In a major concession, world powers are no longer demanding that Iran commit to a prolonged moratorium on uranium enrichment and are now asking only for a suspension during talks on its nuclear program, diplomats and officials said Wednesday.
The proposal and a connected offer to allow continued uranium conversion are part of an effort to avoid a showdown over international concerns that the Iranians are trying to develop nuclear weapons, reports Trend.
Backing off the previous stance on enrichment signals a possible readiness by the United States and key allies to accept some limited form of enrichment by Iran, despite years of warnings from Washington that Tehran wanted such technology to make atomic warheads.
Iran insists its nuclear program is intended only to produce power, arguing it needs enrichment technology to produce fuel for atomic reactors that would generate electricity.
Since talks between European nations and Iran broke off last August, the public stance by the European negotiators and the United States has been that Iran must commit to a long-term halt in enrichment as a precondition for talks.
Still, a diplomat said that despite the concession, a long-term moratorium remained the preferred goal of the six nations that approved a package of incentives for the Tehran regime last week the United States, China, Russia, Britain, France and Germany.
Beyond that, the talks are meant to reach agreement on what kind of nuclear activities Iran can conduct under conditions that dispel fears it wants a military program.
European Union foreign policy chief Javier Solana, who presented the offer to Iranian officials this week, said Wednesday that the issue of enrichment would have to be reassessed once talks were completed.
"In principle ... they will have to stop now, we will have to negotiate with no process of enrichment in place," he told reporters in Germany. "After the finalization of the negotiations we will see what happens."
Solana said the incentive offer came with "no specific timeframe," but that he expected an Iranian answer within "weeks."
He said nothing about uranium conversion, which is a step preceding enrichment. But diplomats told The Associated Press that Iran would be allowed to continue that activity. Previously, Washington and its allies wanted a freeze on conversion, too.
The diplomats spoke on condition of anonymity because they are not authorized to divulge the contents of the offer.
In Washington, State Department spokesman Sean McCormack said suspension was a precondition for the talks, adding: "Beyond that, I am not going to speculate. Beyond that, we are truly into the realm of the hypothetical and theoretical."
France warned Wednesday that Iran would face U.N. Security Council sanctions if it rejected the proposal for opening talks. But Russian Foreign Minister Sergei Lavrov said Moscow would support sanctions only if Iran violated the Nuclear Nonproliferation Treaty, a possible indication of continued discord among the six powers involved in the effort.

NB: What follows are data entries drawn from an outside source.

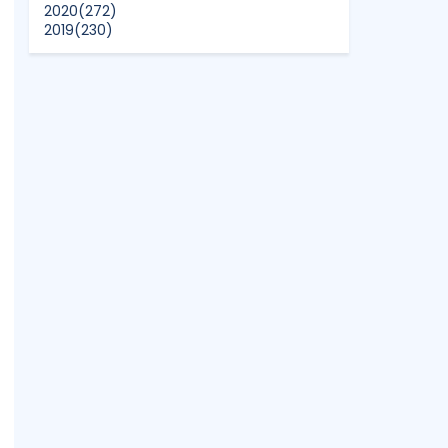
2020
(272)
2019
(230)
2018
(496)
2017
(150)
2016
(47)
2015
(315)
2014
(624)
2013
(661)
2012
(91)
2011
(45)
2010
(5)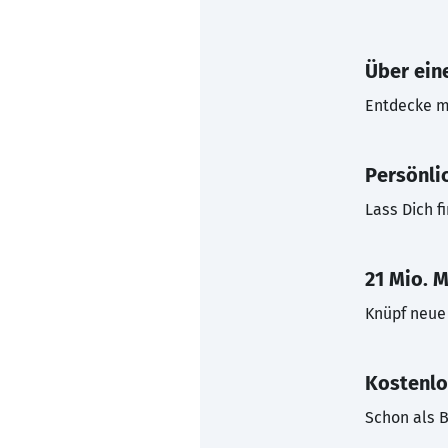
Über eine
Entdecke mi
Persönli
Lass Dich f
21 Mio. M
Knüpf neue 
Kostenlo
Schon als B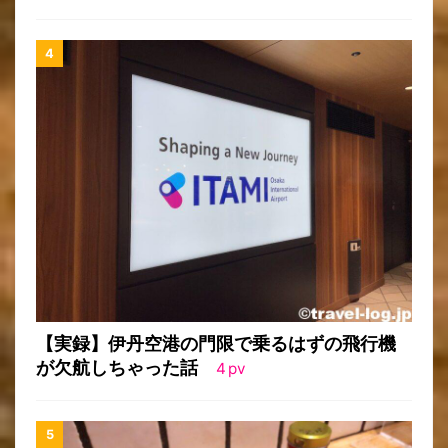
【実録】伊丹空港の門限で乗るはずの飛行機
が欠航しちゃった話
4
pv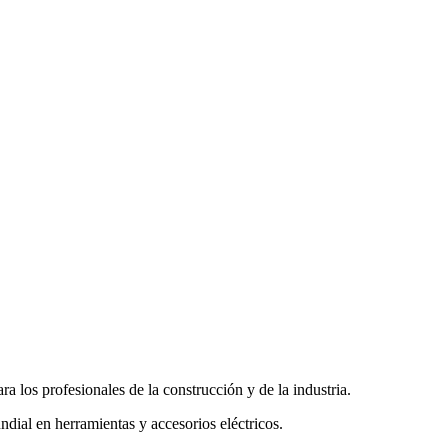
a los profesionales de la construcción y de la industria.
dial en herramientas y accesorios eléctricos.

Diplomats said previously that both Russia and China agreed during last week's talks in Vienna to the possibility of imposing sanctions if Iran rejected the initiative.
Diplomats told the AP that Germany is been advocating that Tehran be allowed some small-scale enrichment.
Mohamed ElBaradei, the head of the Vienna-based International Atomic Energy Agency, backs that view, arguing that with Iran already successful in small-scale enrichment, it is unlikely to give up its right to such activity.
Iran announced April 11 that it had enriched uranium for the first time, using 164 centrifuges. It would need tens of thousands of centrifuges to produce adequate fuel for a nuclear reactor or material for a warhead.
Those arguing that Iran be allowed to do research and development on enrichment say it is better to permit an internationally supervised program on a small scale while trying to gain agreement from Tehran not to develop an industrial-scale program.
Iran has said it intends to move toward large-scale enrichment involving 3,000 centrifuges by late 2006 and 54,000 centrifuges later, but it also indicated it might suspend large-scale enrichment to ease tensions.
In an April report, ElBaradei said Iran seemed to be accurately claiming to have enriched small amounts of uranium to a level of 3.6 percent rich enough for reactor fuel, but far below the 90 percent level needed for weapons-grade material.
The report also said uranium conversion "is still ongoing," adding that more than 120 tons had been converted over eight months.
A new report from ElBaradei will be circulated to the IAEA's 35-nation board Thursday, ahead of the U.N. watchdog agency's meeting next week. One diplomat said it was unlikely to have major revelations about Tehran's activities.
The Iran package was approved last week by the five permanent U.N. Security Council members and Germany.
It has not been made public but some of details have been leaked, revealing major U.S. concessions designed to entice Iran to the negotiating table among them an offer for Europe to provide some nuclear technology to Tehran in exchange for giving up enrichment, diplomats say.
A European offer of light water reactors for civilian nuclear energy purposes was revealed last month.
A diplomat said Wednesday that Iran also was being offered a chance to acquire jetliners and get Boeing parts for its aging civilian planes, with the initiative holding out the prospect of lifting an embargo on such sales.